I often see my life from above. As if the real me is up in the sky looking down on the masterpiece that I'm creating. Things that other people care a lot about barely mean anything to me. One of my biggest problems from the past was always placing too much importance on the magnificence of what I was doing instead of the practicality of it. Well, I still do it, but not as much. If my life was a novel, I'm the author, main character, and the readership. Yes, even when nobody is around and I never plan on telling anybody about what I'm doing, I'm still my own audience. I experience myself and my idea of my life from many different angles. I'm never just me looking out, and I've always wondered if other people are actually like that. This may sound weird, but it's more simple than it seems. My imagination entertains me and inspires me, I enjoy the ride, and I have a strong desire to have a positive impact on others. I want to create profound magnificence, I want to experience it, and I want to share it. I want to show people what's possible.
I've always wanted to be the hero, the light-bringer, the sage, the creator, the scientist, or the philosopher. Someone who makes a profound difference in a unique way. I still want to be other things, but I want to be those other things because they can add to my life experience. I want to be those first things because they are among my biggest and most defining motivations.
But it's not so strange, because it all ties together. I think anybody's outlook on life would seem strange from the outside, because it's impossible to explain everything and words can be taken in many different ways. Plus, we're viewing everything through our own subjective lenses. In most significant ways, we all have a lot in common. Here's an example so that my viewpoint seems easier to relate to.
If we played music together and then went out dancing, we'd both probably look like we were having the same experience on the outside. While jamming, we'd both be enjoying ourselves equally, but I'd be thinking about what I'm learning from the experience about music theory that I could later use to produce something amazing or teach to other people, I'd be trying to remember the things that I played that I liked the most so that I could later use it for a song, and I'd be thinking about all kinds of other things. I might even think about how we could record a song together that everybody will love to hear 20 years from now. Often, thinking, learning, experimenting, and experiencing are same thing for me, so it's not like you'd think I was distracted. I'd probably be talking the whole time and having tons of fun.
While dancing, I'd probably be a little awkward at first, and then I'd somehow find myself having all the attention of the dance floor and really going at it in some crazy way that is completely ridiculous but fun and inspiring. The whole time I'd be having a blast, but I'd also be thinking about brilliant lines that I could write in a book some day about conquering fear or whatever other thing I'd think that I was learning about at the time. This thinking never really stops. (And I always enjoy it.) The downside is that when it turns negative it's just as powerful, but in a destructive way. I still kind of enjoy it then, too, because every thought I have seems like a cosmic brush-stroke on the masterpiece of my life, no matter how messed up it is. A novel's magnificence is not measured by how happy the characters in it were.
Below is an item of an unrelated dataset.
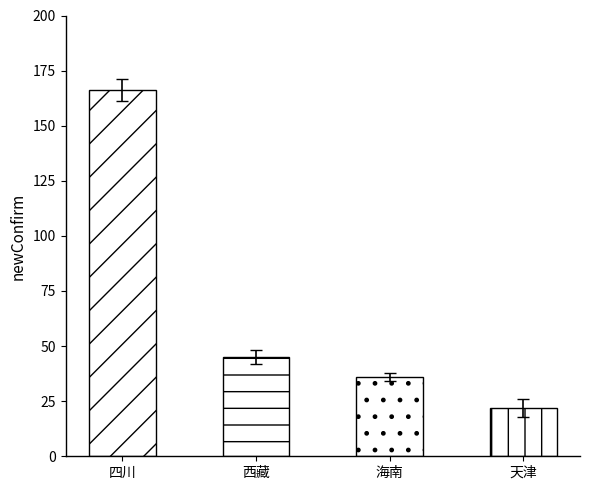

Does the chart contain any negative values?

No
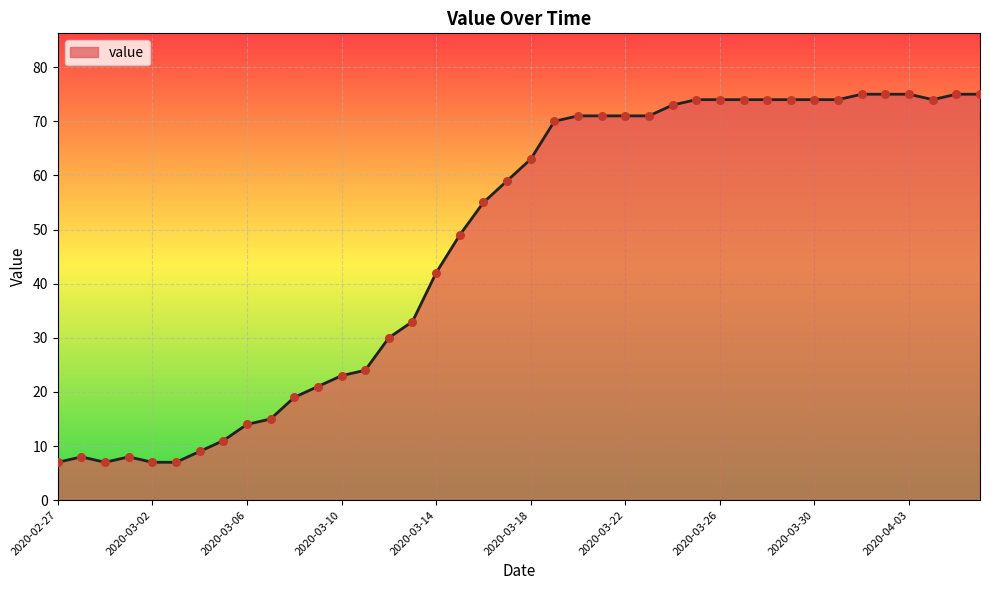

What is the difference between the maximum and minimum values?

68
I understand that wanting to be, create, and spread greatness is a lot different than actually doing it. No delusions there. I'm not there yet, at least not in the way that I want to be. If the main character in the novel is suffering, it's okay, because the author and readership are still having a great time. So believe me, I'm not trying to take any credit for anything that I haven't actually accomplished, this is just the way that I think.
In short, I'm grandiose. Aspirations of grandeur rather than delusions of grandeur.